Forms and Devices

(Critical Guide to Poetry for Students)

The structure of “Detective Story” is meant to trap the reader just as a fictional detective does a murderer. Auden eases his reader into a formulaic setting with which the reader can identify and fills it with signs of life, only to reveal suddenly that a murder has taken place. Auden’s reader, like the reader of a detective story, feels himself or herself above all this turmoil, only to be dragged down into confronting the morality of taking pleasure in crime and punishment.
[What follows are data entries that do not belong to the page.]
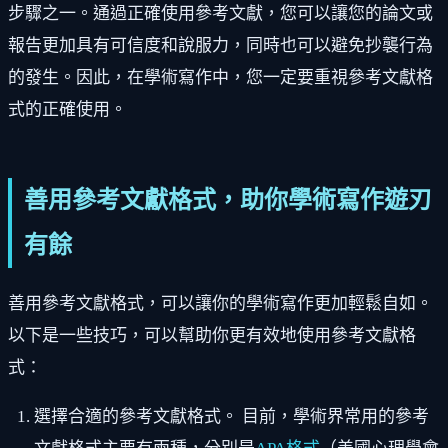
步驟之一。通過正確使用參考文獻，您可以讓您的論文或
報告更加具有可信度和說服力，同時也可以避免抄襲行為
的發生。因此，在學術寫作中，您一定要重視參考文獻格
式的正確使用。
善用參考文獻格式，助你學術寫作遊刃
有餘
善用參考文獻格式，可以讓你的學術寫作更加輕鬆自如。
以下是一些技巧，可以幫助你更有效地使用參考文獻格
式：
選擇合適的參考文獻格式。 目前，學術界常用的參考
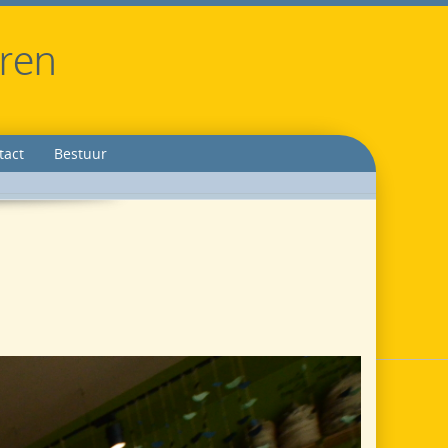
eren
tact
Bestuur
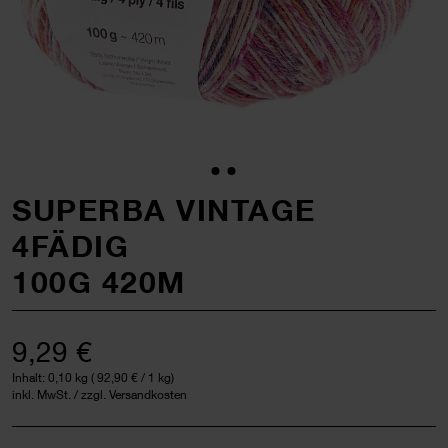
SUPERBA VINTAGE
4FÄDIG
100G 420M
9,29 €
Inhalt:
0,10 kg
(
92,90 €
/ 1 kg)
inkl. MwSt. / zzgl. Versandkosten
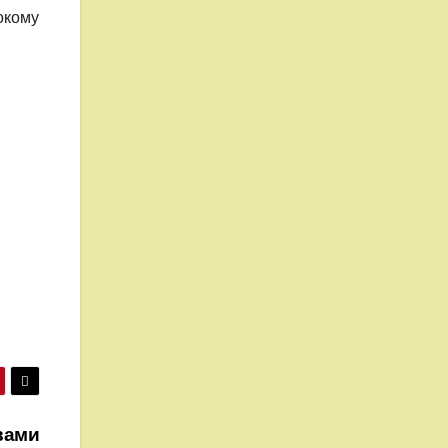
окому
овами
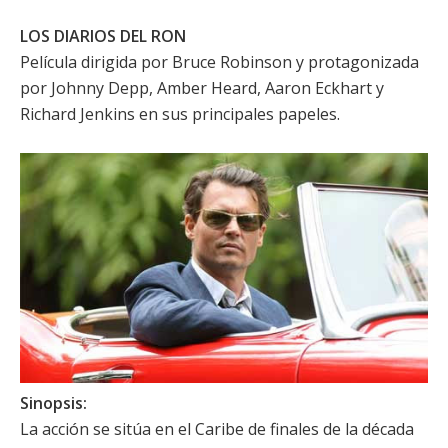
LOS DIARIOS DEL RON
Película dirigida por
Bruce Robinson
y protagonizada
por
Johnny Depp
,
Amber Heard
,
Aaron Eckhart
y
Richard Jenkins
en sus principales papeles.
Sinopsis:
La acción se sitúa en el Caribe de finales de la década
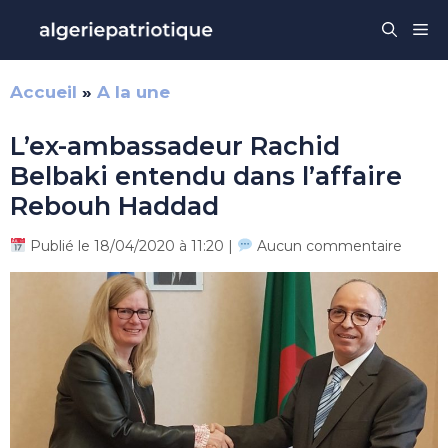
Aller
Me
au
contenu
Accueil
»
A la une
L’ex-ambassadeur Rachid
Belbaki entendu dans l’affaire
Rebouh Haddad
Publié le 18/04/2020 à 11:20 |
Aucun commentaire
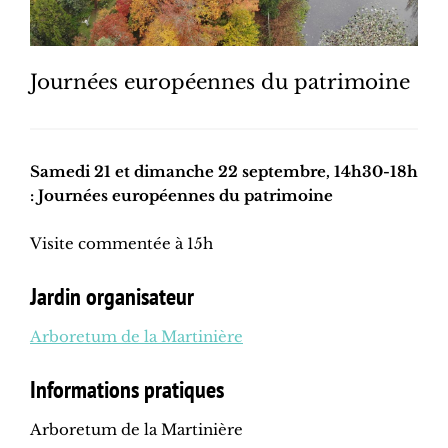
Journées européennes du patrimoine
Samedi 21 et dimanche 22 septembre, 14h30-18h
: Journées européennes du patrimoine
Visite commentée à 15h
Jardin organisateur
Arboretum de la Martinière
Informations pratiques
Arboretum de la Martinière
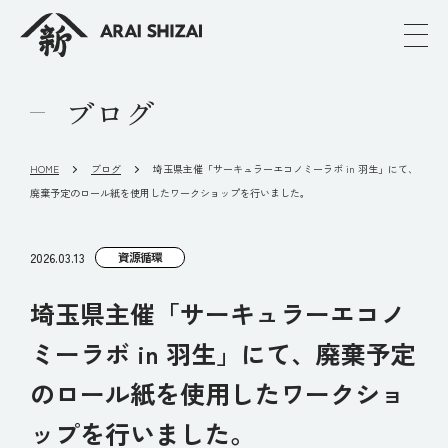
ブログ
HOME
ブログ
埼玉県主催「サーキュラーエコノミーラボ in 羽生」にて、
廃棄予定のロール紙を使用したワークショップを行いました。
資源循環
2026.03.13
埼玉県主催「サーキュラーエコノ
ミーラボ in 羽生」にて、廃棄予定
のロール紙を使用したワークショ
ップを行いました。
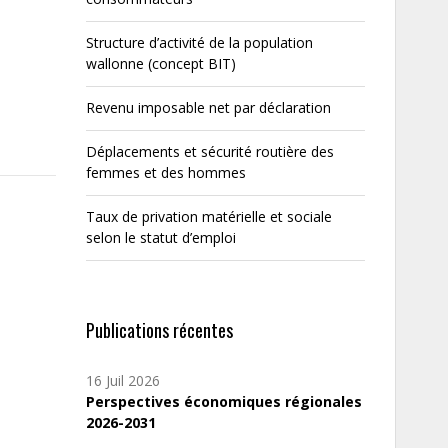
Structure d’activité de la population
wallonne (concept BIT)
Revenu imposable net par déclaration
Déplacements et sécurité routière des
femmes et des hommes
Taux de privation matérielle et sociale
selon le statut d’emploi
Publications récentes
16 Juil 2026
Perspectives économiques régionales
2026-2031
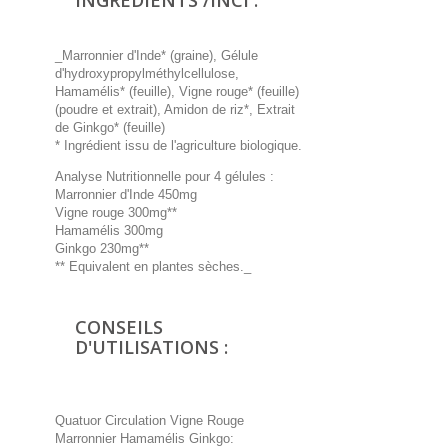
INGREDIENTS /INCI :
_Marronnier d'Inde* (graine), Gélule
d'hydroxypropylméthylcellulose,
Hamamélis* (feuille), Vigne rouge* (feuille)
(poudre et extrait), Amidon de riz*, Extrait
de Ginkgo* (feuille)
* Ingrédient issu de l'agriculture biologique.
Analyse Nutritionnelle pour 4 gélules :
Marronnier d'Inde 450mg
Vigne rouge 300mg**
Hamamélis 300mg
Ginkgo 230mg**
** Equivalent en plantes sèches._
CONSEILS
D'UTILISATIONS :
Quatuor Circulation Vigne Rouge
Marronnier Hamamélis Ginkgo:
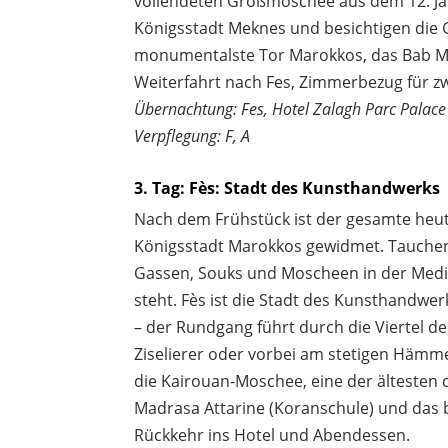
vollendeten Großmoschee aus dem 12. Jah
Königsstadt Meknes und besichtigen die
monumentalste Tor Marokkos, das Bab 
Weiterfahrt nach Fes, Zimmerbezug für 
Übernachtung: Fes, Hotel Zalagh Parc Palace
Verpflegung: F, A
3. Tag: Fès: Stadt des Kunsthandwerks
Nach dem Frühstück ist der gesamte heut
Königsstadt Marokkos gewidmet. Tauchen S
Gassen, Souks und Moscheen in der Medi
steht. Fès ist die Stadt des Kunsthandwer
– der Rundgang führt durch die Viertel de
Ziselierer oder vorbei am stetigen Hämm
die Kairouan-Moschee, eine der ältesten 
Madrasa Attarine (Koranschule) und das 
Rückkehr ins Hotel und Abendessen.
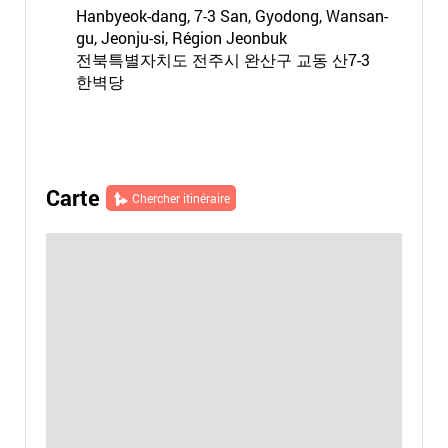
Hanbyeok-dang, 7-3 San, Gyodong, Wansan-
gu, Jeonju-si, Région Jeonbuk
전북특별자치도 전주시 완산구 교동 산7-3
한벽당
Carte
Chercher itinéraire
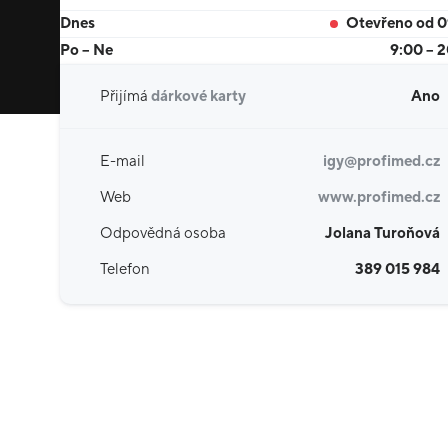
Dnes
Otevřeno od 
Po – Ne
9:00 – 
Přijímá
dárkové karty
Ano
E-mail
igy@profimed.cz
Web
www.profimed.cz
Odpovědná osoba
Jolana Turoňová
Telefon
389 015 984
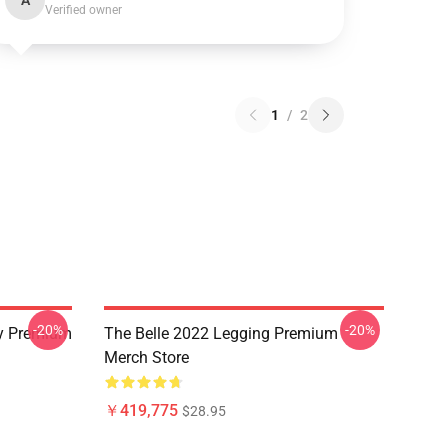
A
Verified owner
1
/
2
-20%
-20%
ry Premium
The Belle 2022 Legging Premium
Merch Store
￥419,775
$28.95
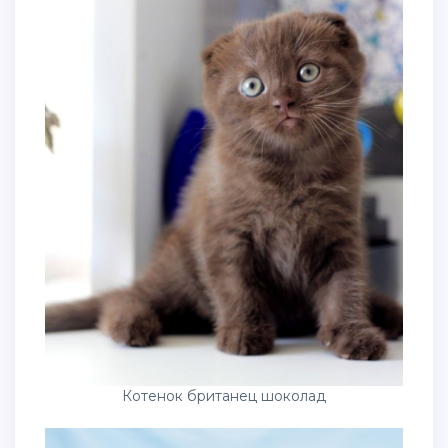
Котенок британец шоколад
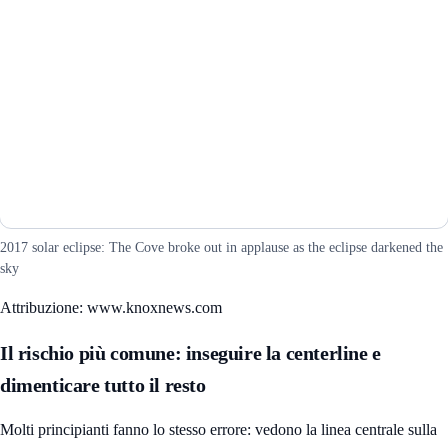
2017 solar eclipse: The Cove broke out in applause as the eclipse darkened the
sky
Attribuzione: www.knoxnews.com
Il rischio più comune: inseguire la centerline e
dimenticare tutto il resto
Molti principianti fanno lo stesso errore: vedono la linea centrale sulla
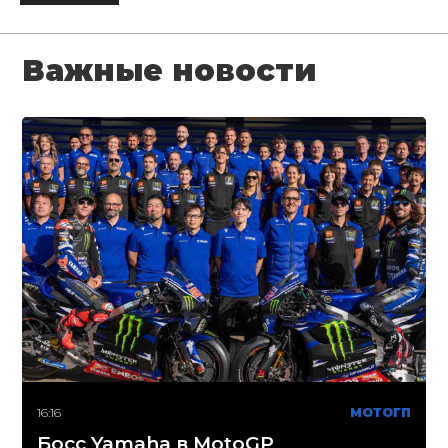
Важные новости
16:16
МОТОГП
Босс Yamaha в MotoGP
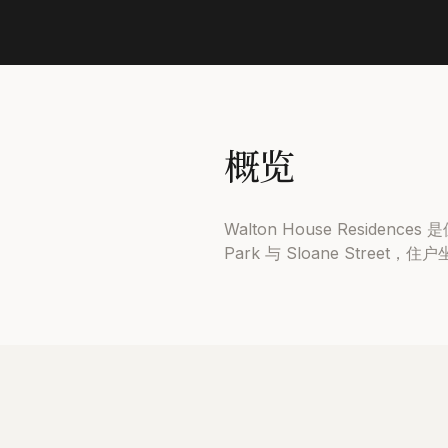
概览
Walton House Residen
Park 与 Sloane Str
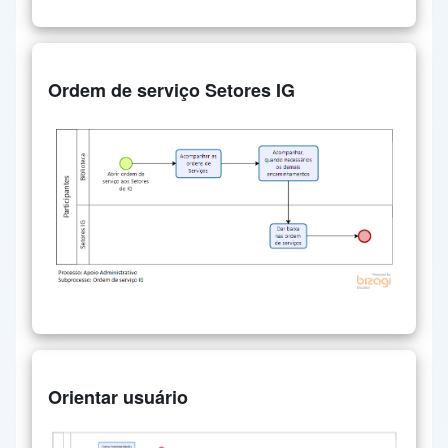
Ordem de serviço Setores IG
Orientar usuário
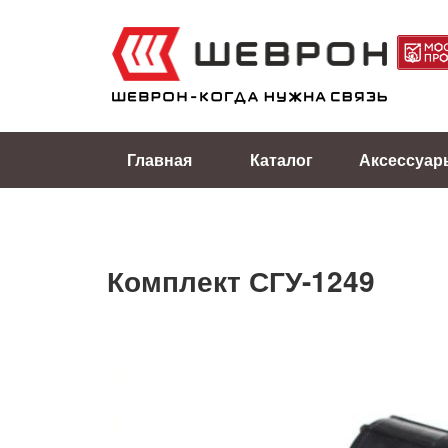
Главная
Каталог
Аксессуар
Комплект СГУ-1249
Auden uses ambiguous pronoun references to draw the reader into his moral web. The poem opens, “for who is ever quite without his landscape.” The reader clearly is meant to identify with this “who,” with this typical man living an ordinary life in his ordinary dwelling. The deliberate vagueness of Auden’s description also invites identification with this man’s landscape: “The straggling village street, the house in trees,/ all near the church, or else the gloomy town house.” The reader identifies with the happiness of Auden’s anonymous man only to have it become “our happiness” as a result of being entertained by his fictional man’s misery. The focus of the poem becomes not “he” and “his” but “us” and “our.”

Auden’s imagery describes both an everyday world and a world of sin, crime, and death. In the context of the later paragraphs, the “straggling” and “gloomy” of the opening lines assume a more ominous suggestiveness than first appears. The lines “mark the spot/ where the body of his happiness was first discovered” become not a metaphor for an ordinary location but the site of a possible murder. The metaphorical “body” becomes a literal one. Similarly, the “buried past” of the second paragraph suggests both unrevealed truths and a literal burial.

Auden employs ironic juxtaposition with “the thrilling final chase, the kill” to suggest the reader’s duplicity in the death of the murderer. This idea is reinforced by “but time is always killed.” In both instances, “kill” and “killed” appear to be meant metaphorically, but the literal meanings are applicable as well.